The link to Moneygall was discovered in 2007. Healy was invited by Irish-American Democrats to attend Obama’s inauguration in 2009 and he hopes to meet his distant cousin this time — though he admits there is little family resemblance.
“I don’t think I resemble him at all. I’ve seen my face superimposed onto his but no, I don’t think so,” he said.
Moneygall — or Muine Gall in Gaelic, which translates as “Foreigners’ Thicket” — is pulling out all the stops, with buildings being frantically spruced up for the occasion.
Surrounded by deep green pastures, the village sits beneath typically overcast Irish skies, with the smell of smoke in the moist air and strings whipping against the newly erected flagpoles.
Obama is expected to pop into Ollie Hayes’ pub. A bust of the 44th US president sits on the bar and his face adorns posters on the walls.
The pub can hold 290 people — almost big enough for all of Moneygall’s 300 residents.

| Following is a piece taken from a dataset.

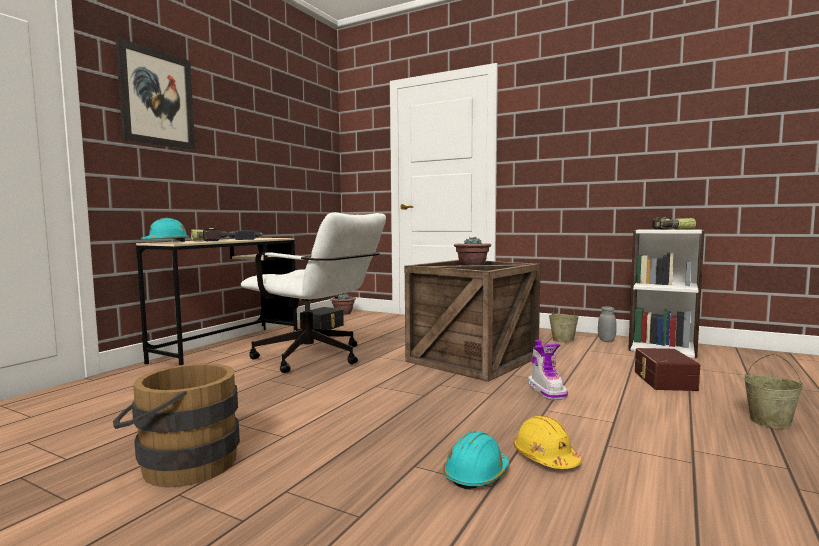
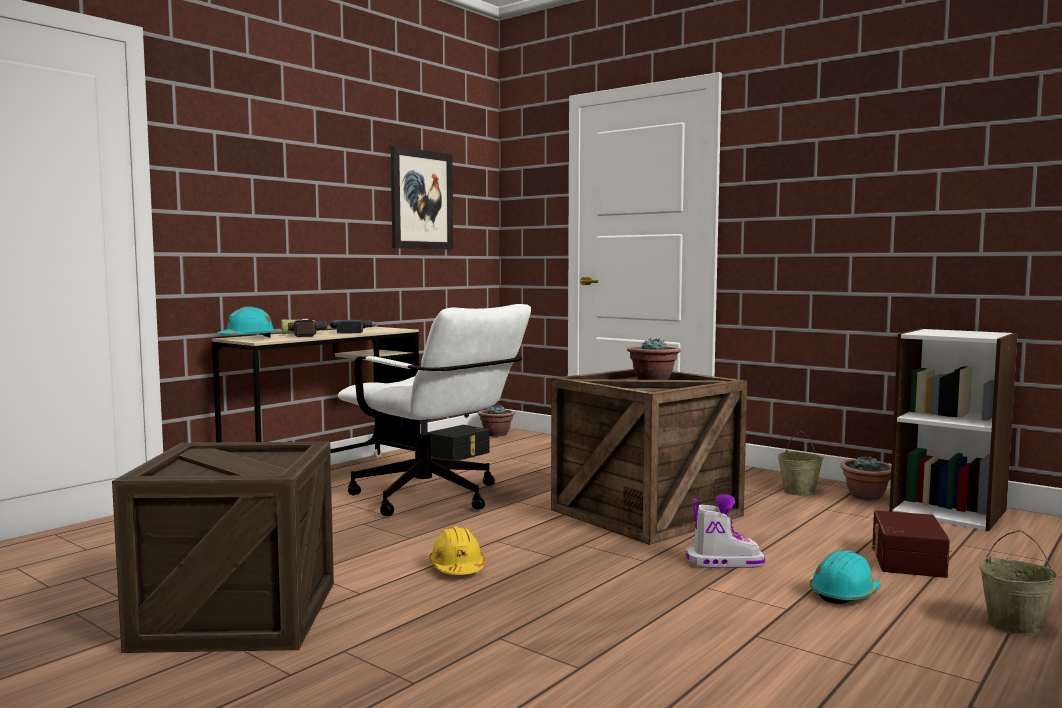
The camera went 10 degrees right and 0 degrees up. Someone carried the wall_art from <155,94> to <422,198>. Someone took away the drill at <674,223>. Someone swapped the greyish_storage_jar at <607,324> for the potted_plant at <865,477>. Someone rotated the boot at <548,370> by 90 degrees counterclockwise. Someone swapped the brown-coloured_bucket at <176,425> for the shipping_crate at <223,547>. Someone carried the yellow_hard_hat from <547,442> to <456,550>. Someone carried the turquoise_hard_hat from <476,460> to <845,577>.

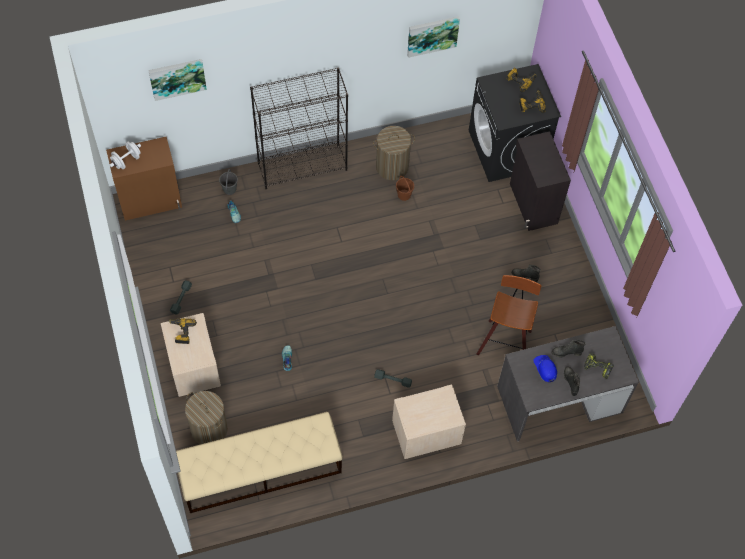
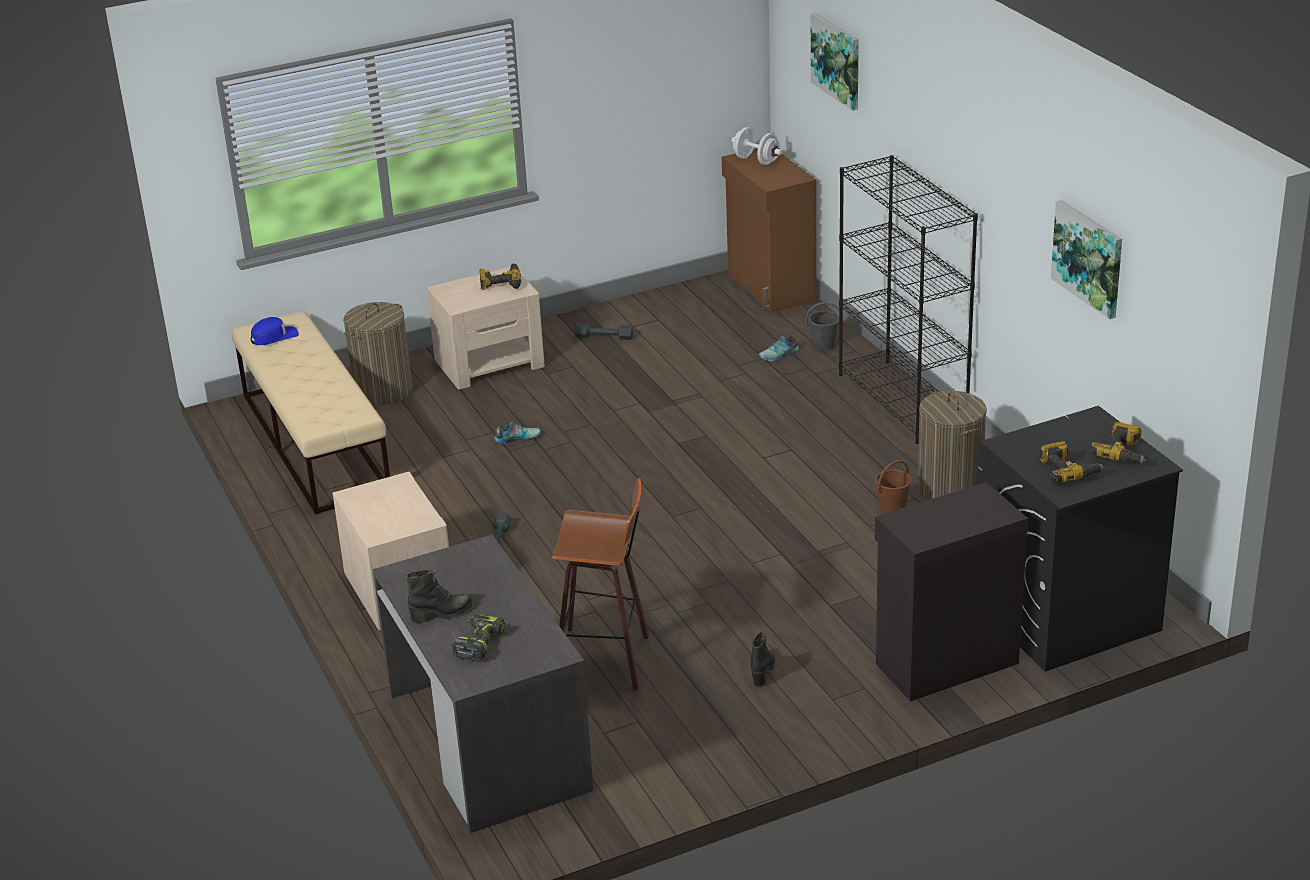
The camera went 85 degrees right and 30 degrees down. Someone took away the black-coloured_boot at <568,348>. Someone carried the bluish_peaked_cap from <545,368> to <275,331>.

“I’ve lived here all my life and I’ve never seen anything like it,” Hayes said, admitting the enormity of the occasion “won’t really hit until he walks in the door.”

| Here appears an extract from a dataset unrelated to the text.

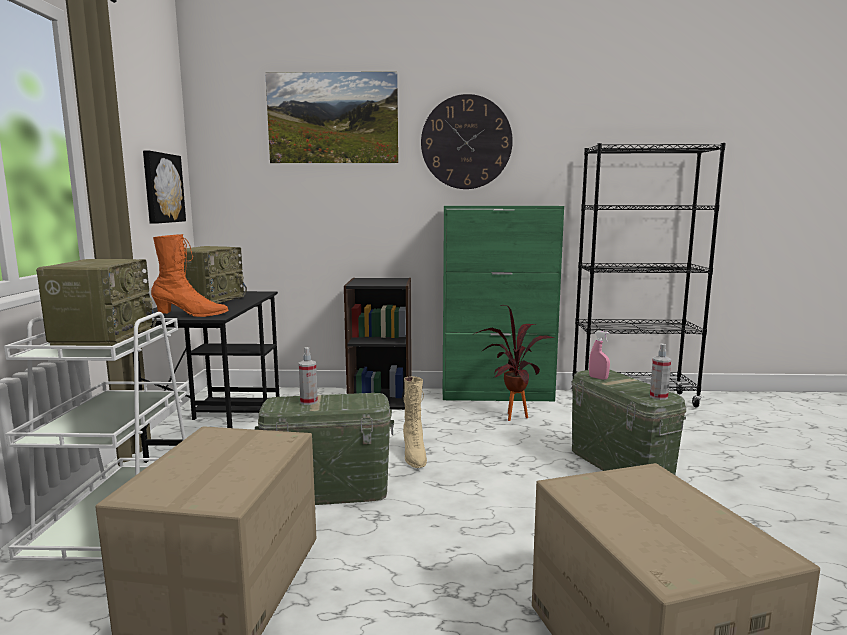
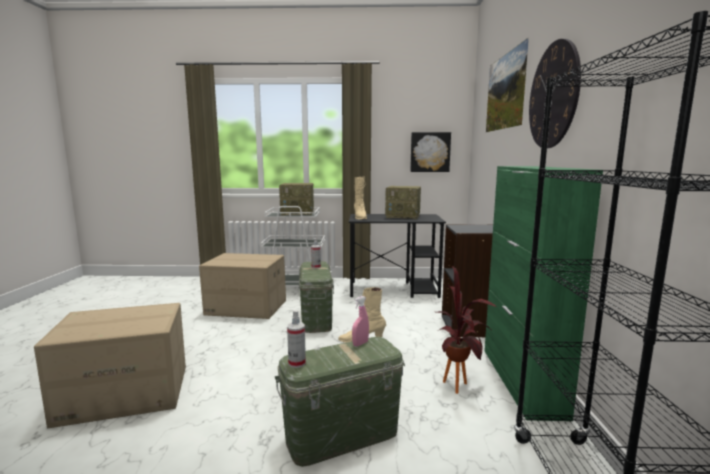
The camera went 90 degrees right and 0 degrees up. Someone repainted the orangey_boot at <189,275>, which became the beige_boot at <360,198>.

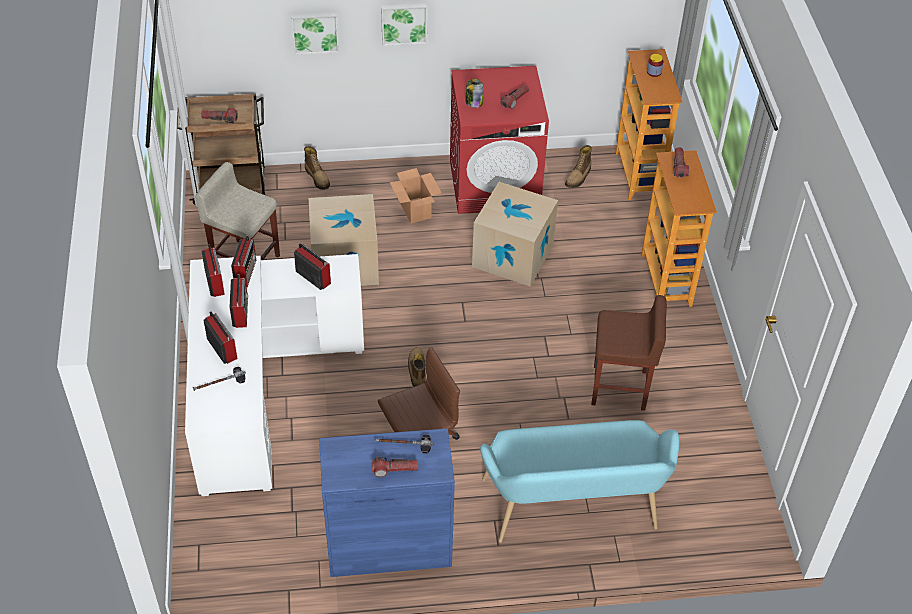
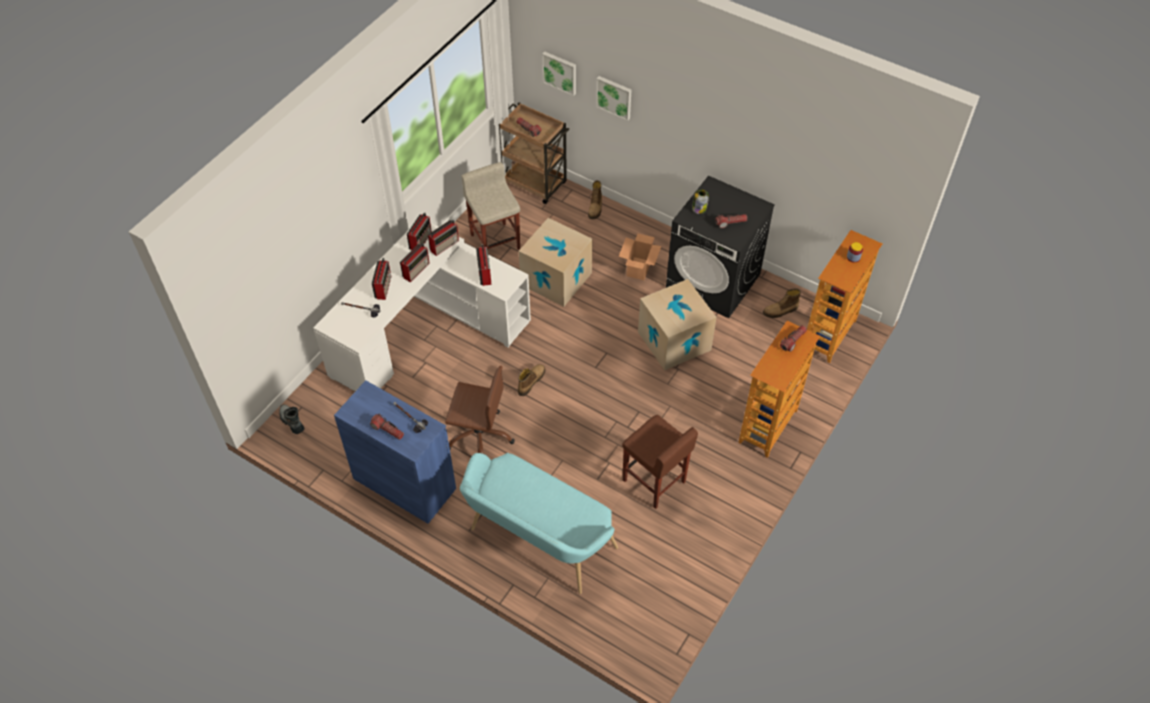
The camera went 40 degrees right and 5 degrees up. Someone carried the wall_art from <404,24> to <559,73>. Someone repainted the red_washing_machine at <499,140>, which became the black-coloured_washing_machine at <720,246>. Someone put down the boot at <291,419>.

“I might have a drink with him. The Americans love the Irish culture, he might stay in for a session for the day. Wouldn’t that be brilliant?” Hayes said.
Across the road is a newly set up T-shirt shop, featuring a “What’s the craic, Barack?” (an Irish term meaning “What’s up?”) garment in the window.
“We’re going Obama mad,” said the owner Billy Hayes, Ollie’s 26-year-old nephew.
His best-seller is a T-shirt reading “O’Bama — Is Feidir Linn”: the president’s “Yes We Can” presidential campaign slogan in Gaelic.
Protestant minister Canon Stephen Neill is the custodian of the baptismal records confirming Falmouth Kearney’s origins.
“They correlate exactly with the American records and are the definitive link that proves that Barack Obama’s third great-grandfather was from Moneygall,” he said.
Parts of the original Kearney house are still there, including the gable end and the iron rods that held up the wall. A second floor has been added and it is now a modest, pebble-dash grey two-bedroom home, with a sign outside telling of its links to Obama.